## Task details
Restate all data exactly. No images.

## Extracted entries
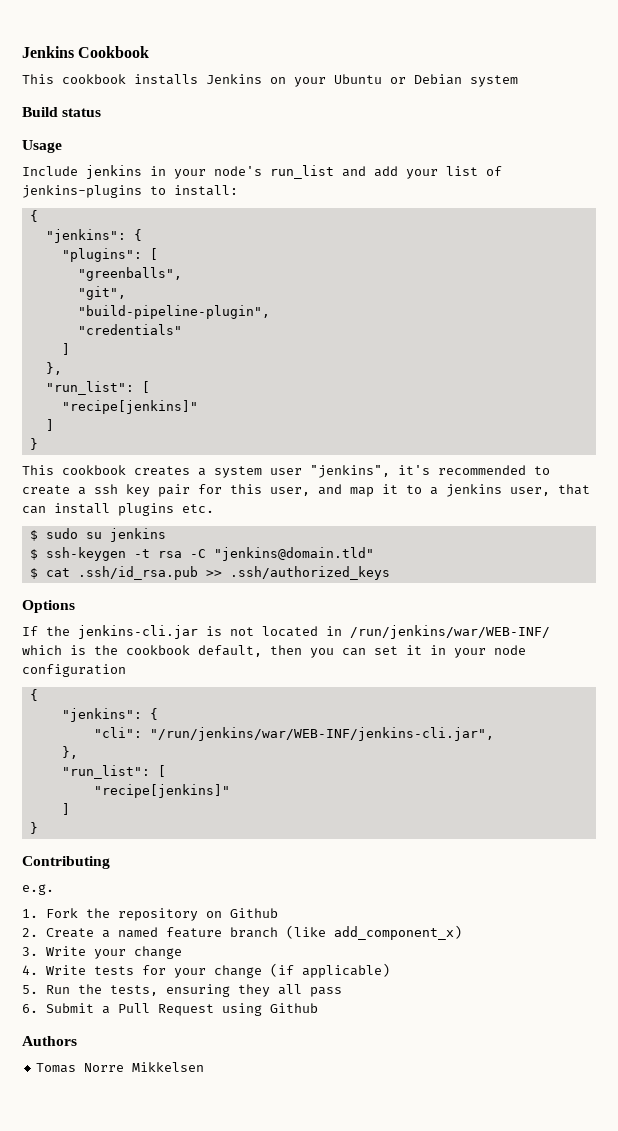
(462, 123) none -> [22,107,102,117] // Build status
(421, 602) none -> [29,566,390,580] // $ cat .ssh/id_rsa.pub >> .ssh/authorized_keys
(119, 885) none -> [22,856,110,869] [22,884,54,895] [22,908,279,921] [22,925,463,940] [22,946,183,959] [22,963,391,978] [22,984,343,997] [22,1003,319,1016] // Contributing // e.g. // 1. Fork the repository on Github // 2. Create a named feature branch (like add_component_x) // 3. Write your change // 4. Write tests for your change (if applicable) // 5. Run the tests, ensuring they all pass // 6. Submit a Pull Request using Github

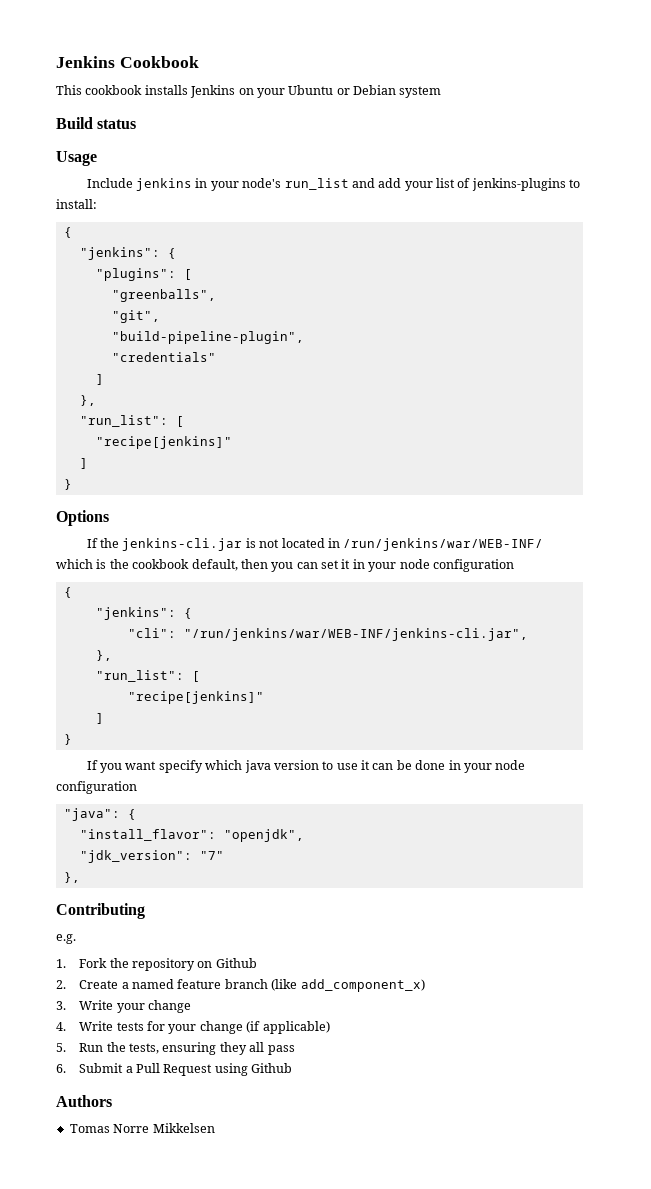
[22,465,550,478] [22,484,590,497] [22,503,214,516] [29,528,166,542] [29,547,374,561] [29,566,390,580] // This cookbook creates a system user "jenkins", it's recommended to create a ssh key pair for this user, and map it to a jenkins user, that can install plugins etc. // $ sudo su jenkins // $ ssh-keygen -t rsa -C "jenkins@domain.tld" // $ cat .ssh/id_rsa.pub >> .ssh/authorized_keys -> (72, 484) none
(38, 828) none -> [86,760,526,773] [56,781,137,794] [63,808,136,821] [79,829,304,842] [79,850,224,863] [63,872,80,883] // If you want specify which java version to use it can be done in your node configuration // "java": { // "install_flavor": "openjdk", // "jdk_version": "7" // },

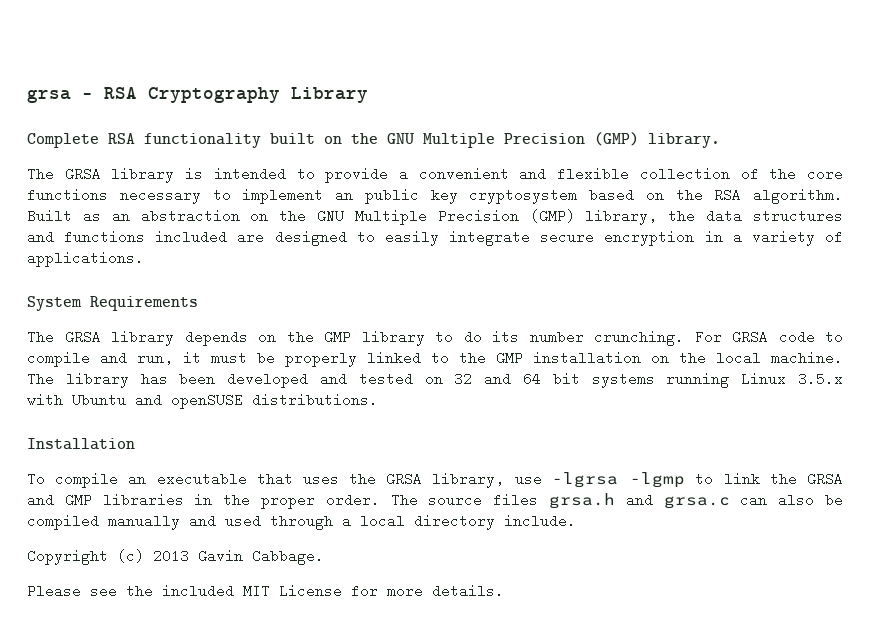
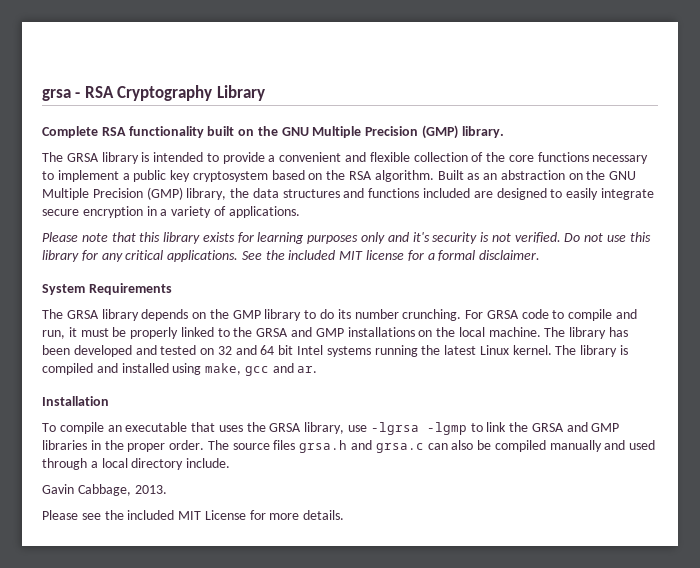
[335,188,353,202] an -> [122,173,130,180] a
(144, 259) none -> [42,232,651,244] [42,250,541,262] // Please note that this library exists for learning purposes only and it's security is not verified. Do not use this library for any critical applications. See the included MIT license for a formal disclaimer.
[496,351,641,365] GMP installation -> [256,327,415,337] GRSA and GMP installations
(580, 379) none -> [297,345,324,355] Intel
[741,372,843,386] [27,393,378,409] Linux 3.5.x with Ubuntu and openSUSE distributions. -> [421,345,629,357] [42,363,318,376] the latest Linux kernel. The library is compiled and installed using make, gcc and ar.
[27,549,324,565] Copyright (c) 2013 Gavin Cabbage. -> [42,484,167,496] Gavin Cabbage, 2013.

## Reply to the task
(462, 123) none -> [22,107,102,117] // Build status
(421, 602) none -> [29,566,390,580] // $ cat .ssh/id_rsa.pub >> .ssh/authorized_keys
(119, 885) none -> [22,856,110,869] [22,884,54,895] [22,908,279,921] [22,925,463,940] [22,946,183,959] [22,963,391,978] [22,984,343,997] [22,1003,319,1016] // Contributing // e.g. // 1. Fork the repository on Github // 2. Create a named feature branch (like add_component_x) // 3. Write your change // 4. Write tests for your change (if applicable) // 5. Run the tests, ensuring they all pass // 6. Submit a Pull Request using Github

[22,465,550,478] [22,484,590,497] [22,503,214,516] [29,528,166,542] [29,547,374,561] [29,566,390,580] // This cookbook creates a system user "jenkins", it's recommended to create a ssh key pair for this user, and map it to a jenkins user, that can install plugins etc. // $ sudo su jenkins // $ ssh-keygen -t rsa -C "jenkins@domain.tld" // $ cat .ssh/id_rsa.pub >> .ssh/authorized_keys -> (72, 484) none
(38, 828) none -> [86,760,526,773] [56,781,137,794] [63,808,136,821] [79,829,304,842] [79,850,224,863] [63,872,80,883] // If you want specify which java version to use it can be done in your node configuration // "java": { // "install_flavor": "openjdk", // "jdk_version": "7" // },

[335,188,353,202] an -> [122,173,130,180] a
(144, 259) none -> [42,232,651,244] [42,250,541,262] // Please note that this library exists for learning purposes only and it's security is not verified. Do not use this library for any critical applications. See the included MIT license for a formal disclaimer.
[496,351,641,365] GMP installation -> [256,327,415,337] GRSA and GMP installations
(580, 379) none -> [297,345,324,355] Intel
[741,372,843,386] [27,393,378,409] Linux 3.5.x with Ubuntu and openSUSE distributions. -> [421,345,629,357] [42,363,318,376] the latest Linux kernel. The library is compiled and installed using make, gcc and ar.
[27,549,324,565] Copyright (c) 2013 Gavin Cabbage. -> [42,484,167,496] Gavin Cabbage, 2013.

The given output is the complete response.